═══ DATA TO EXAMINE ═══

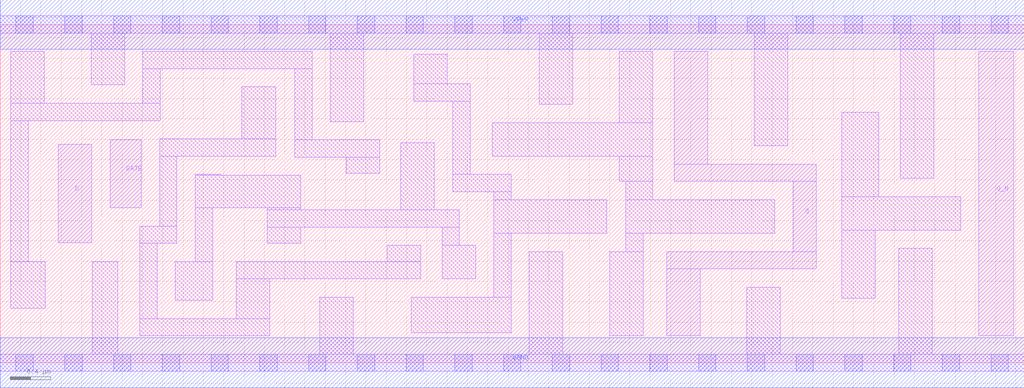
<source format=lef>
# Copyright 2020 The SkyWater PDK Authors
#
# Licensed under the Apache License, Version 2.0 (the "License");
# you may not use this file except in compliance with the License.
# You may obtain a copy of the License at
#
#     https://www.apache.org/licenses/LICENSE-2.0
#
# Unless required by applicable law or agreed to in writing, software
# distributed under the License is distributed on an "AS IS" BASIS,
# WITHOUT WARRANTIES OR CONDITIONS OF ANY KIND, either express or implied.
# See the License for the specific language governing permissions and
# limitations under the License.
#
# SPDX-License-Identifier: Apache-2.0

VERSION 5.7 ;
  NAMESCASESENSITIVE ON ;
  NOWIREEXTENSIONATPIN ON ;
  DIVIDERCHAR "/" ;
  BUSBITCHARS "[]" ;
UNITS
  DATABASE MICRONS 200 ;
END UNITS
MACRO sky130_fd_sc_lp__dlxbp_lp
  CLASS CORE ;
  SOURCE USER ;
  FOREIGN sky130_fd_sc_lp__dlxbp_lp ;
  ORIGIN  0.000000  0.000000 ;
  SIZE  10.08000 BY  3.330000 ;
  SYMMETRY X Y R90 ;
  SITE unit ;
  PIN D
    ANTENNAGATEAREA  0.318000 ;
    DIRECTION INPUT ;
    USE SIGNAL ;
    PORT
      LAYER li1 ;
        RECT 0.570000 1.180000 0.900000 2.150000 ;
    END
  END D
  PIN Q
    ANTENNADIFFAREA  0.585900 ;
    DIRECTION OUTPUT ;
    USE SIGNAL ;
    PORT
      LAYER li1 ;
        RECT 6.560000 0.265000 6.890000 0.925000 ;
        RECT 6.560000 0.925000 8.035000 1.095000 ;
        RECT 6.635000 1.785000 8.035000 1.955000 ;
        RECT 6.635000 1.955000 6.965000 3.065000 ;
        RECT 7.805000 1.095000 8.035000 1.785000 ;
    END
  END Q
  PIN Q_N
    ANTENNADIFFAREA  0.579600 ;
    DIRECTION OUTPUT ;
    USE SIGNAL ;
    PORT
      LAYER li1 ;
        RECT 9.635000 0.265000 9.980000 3.065000 ;
    END
  END Q_N
  PIN GATE
    ANTENNAGATEAREA  0.318000 ;
    DIRECTION INPUT ;
    USE CLOCK ;
    PORT
      LAYER li1 ;
        RECT 1.085000 1.525000 1.390000 2.195000 ;
    END
  END GATE
  PIN VGND
    DIRECTION INOUT ;
    USE GROUND ;
    PORT
      LAYER met1 ;
        RECT 0.000000 -0.245000 10.080000 0.245000 ;
    END
  END VGND
  PIN VPWR
    DIRECTION INOUT ;
    USE POWER ;
    PORT
      LAYER met1 ;
        RECT 0.000000 3.085000 10.080000 3.575000 ;
    END
  END VPWR
  OBS
    LAYER li1 ;
      RECT 0.000000 -0.085000 10.080000 0.085000 ;
      RECT 0.000000  3.245000 10.080000 3.415000 ;
      RECT 0.105000  0.535000  0.445000 0.995000 ;
      RECT 0.105000  0.995000  0.275000 2.385000 ;
      RECT 0.105000  2.385000  1.575000 2.555000 ;
      RECT 0.105000  2.555000  0.435000 3.065000 ;
      RECT 0.895000  2.735000  1.225000 3.245000 ;
      RECT 0.905000  0.085000  1.155000 0.995000 ;
      RECT 1.375000  0.265000  2.655000 0.435000 ;
      RECT 1.375000  0.435000  1.545000 1.175000 ;
      RECT 1.375000  1.175000  1.740000 1.345000 ;
      RECT 1.405000  2.555000  1.575000 2.895000 ;
      RECT 1.405000  2.895000  3.070000 3.065000 ;
      RECT 1.570000  1.345000  1.740000 2.035000 ;
      RECT 1.570000  2.035000  2.710000 2.205000 ;
      RECT 1.725000  0.615000  2.090000 0.995000 ;
      RECT 1.920000  0.995000  2.090000 1.525000 ;
      RECT 1.920000  1.525000  2.960000 1.845000 ;
      RECT 1.920000  1.845000  2.170000 1.855000 ;
      RECT 2.325000  0.435000  2.655000 0.825000 ;
      RECT 2.325000  0.825000  4.140000 0.995000 ;
      RECT 2.380000  2.205000  2.710000 2.715000 ;
      RECT 2.630000  1.175000  2.960000 1.335000 ;
      RECT 2.630000  1.335000  4.520000 1.505000 ;
      RECT 2.630000  1.505000  2.960000 1.525000 ;
      RECT 2.900000  2.025000  3.735000 2.195000 ;
      RECT 2.900000  2.195000  3.070000 2.895000 ;
      RECT 3.145000  0.085000  3.475000 0.645000 ;
      RECT 3.250000  2.375000  3.580000 3.245000 ;
      RECT 3.405000  1.865000  3.735000 2.025000 ;
      RECT 3.810000  0.995000  4.140000 1.155000 ;
      RECT 3.945000  1.505000  4.275000 2.165000 ;
      RECT 4.045000  0.295000  5.030000 0.645000 ;
      RECT 4.070000  2.575000  4.625000 2.745000 ;
      RECT 4.070000  2.745000  4.400000 3.035000 ;
      RECT 4.350000  0.825000  4.680000 1.155000 ;
      RECT 4.350000  1.155000  4.520000 1.335000 ;
      RECT 4.455000  1.685000  5.030000 1.855000 ;
      RECT 4.455000  1.855000  4.625000 2.575000 ;
      RECT 4.845000  2.035000  6.425000 2.365000 ;
      RECT 4.860000  0.645000  5.030000 1.275000 ;
      RECT 4.860000  1.275000  5.970000 1.605000 ;
      RECT 4.860000  1.605000  5.030000 1.685000 ;
      RECT 5.210000  0.085000  5.540000 1.095000 ;
      RECT 5.305000  2.545000  5.635000 3.245000 ;
      RECT 6.000000  0.265000  6.330000 1.095000 ;
      RECT 6.095000  1.785000  6.425000 2.035000 ;
      RECT 6.095000  2.365000  6.425000 3.065000 ;
      RECT 6.160000  1.095000  6.330000 1.275000 ;
      RECT 6.160000  1.275000  7.625000 1.605000 ;
      RECT 6.160000  1.605000  6.425000 1.785000 ;
      RECT 7.350000  0.085000  7.680000 0.745000 ;
      RECT 7.425000  2.135000  7.755000 3.245000 ;
      RECT 8.285000  0.635000  8.615000 1.305000 ;
      RECT 8.285000  1.305000  9.455000 1.635000 ;
      RECT 8.285000  1.635000  8.650000 2.465000 ;
      RECT 8.845000  0.085000  9.175000 1.125000 ;
      RECT 8.860000  1.815000  9.190000 3.245000 ;
    LAYER mcon ;
      RECT 0.155000 -0.085000 0.325000 0.085000 ;
      RECT 0.155000  3.245000 0.325000 3.415000 ;
      RECT 0.635000 -0.085000 0.805000 0.085000 ;
      RECT 0.635000  3.245000 0.805000 3.415000 ;
      RECT 1.115000 -0.085000 1.285000 0.085000 ;
      RECT 1.115000  3.245000 1.285000 3.415000 ;
      RECT 1.595000 -0.085000 1.765000 0.085000 ;
      RECT 1.595000  3.245000 1.765000 3.415000 ;
      RECT 2.075000 -0.085000 2.245000 0.085000 ;
      RECT 2.075000  3.245000 2.245000 3.415000 ;
      RECT 2.555000 -0.085000 2.725000 0.085000 ;
      RECT 2.555000  3.245000 2.725000 3.415000 ;
      RECT 3.035000 -0.085000 3.205000 0.085000 ;
      RECT 3.035000  3.245000 3.205000 3.415000 ;
      RECT 3.515000 -0.085000 3.685000 0.085000 ;
      RECT 3.515000  3.245000 3.685000 3.415000 ;
      RECT 3.995000 -0.085000 4.165000 0.085000 ;
      RECT 3.995000  3.245000 4.165000 3.415000 ;
      RECT 4.475000 -0.085000 4.645000 0.085000 ;
      RECT 4.475000  3.245000 4.645000 3.415000 ;
      RECT 4.955000 -0.085000 5.125000 0.085000 ;
      RECT 4.955000  3.245000 5.125000 3.415000 ;
      RECT 5.435000 -0.085000 5.605000 0.085000 ;
      RECT 5.435000  3.245000 5.605000 3.415000 ;
      RECT 5.915000 -0.085000 6.085000 0.085000 ;
      RECT 5.915000  3.245000 6.085000 3.415000 ;
      RECT 6.395000 -0.085000 6.565000 0.085000 ;
      RECT 6.395000  3.245000 6.565000 3.415000 ;
      RECT 6.875000 -0.085000 7.045000 0.085000 ;
      RECT 6.875000  3.245000 7.045000 3.415000 ;
      RECT 7.355000 -0.085000 7.525000 0.085000 ;
      RECT 7.355000  3.245000 7.525000 3.415000 ;
      RECT 7.835000 -0.085000 8.005000 0.085000 ;
      RECT 7.835000  3.245000 8.005000 3.415000 ;
      RECT 8.315000 -0.085000 8.485000 0.085000 ;
      RECT 8.315000  3.245000 8.485000 3.415000 ;
      RECT 8.795000 -0.085000 8.965000 0.085000 ;
      RECT 8.795000  3.245000 8.965000 3.415000 ;
      RECT 9.275000 -0.085000 9.445000 0.085000 ;
      RECT 9.275000  3.245000 9.445000 3.415000 ;
      RECT 9.755000 -0.085000 9.925000 0.085000 ;
      RECT 9.755000  3.245000 9.925000 3.415000 ;
  END
END sky130_fd_sc_lp__dlxbp_lp
END LIBRARY

</source>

═══

INSTRUCTION:
In the material above, transcribe exactly the lines beginning at the one with "3.070000 3.065000 ;" and ending at the one with "2.960000 1.845000 ;", both included.

ANSWER TO THIS TASK:
      RECT 1.405000  2.895000  3.070000 3.065000 ;
      RECT 1.570000  1.345000  1.740000 2.035000 ;
      RECT 1.570000  2.035000  2.710000 2.205000 ;
      RECT 1.725000  0.615000  2.090000 0.995000 ;
      RECT 1.920000  0.995000  2.090000 1.525000 ;
      RECT 1.920000  1.525000  2.960000 1.845000 ;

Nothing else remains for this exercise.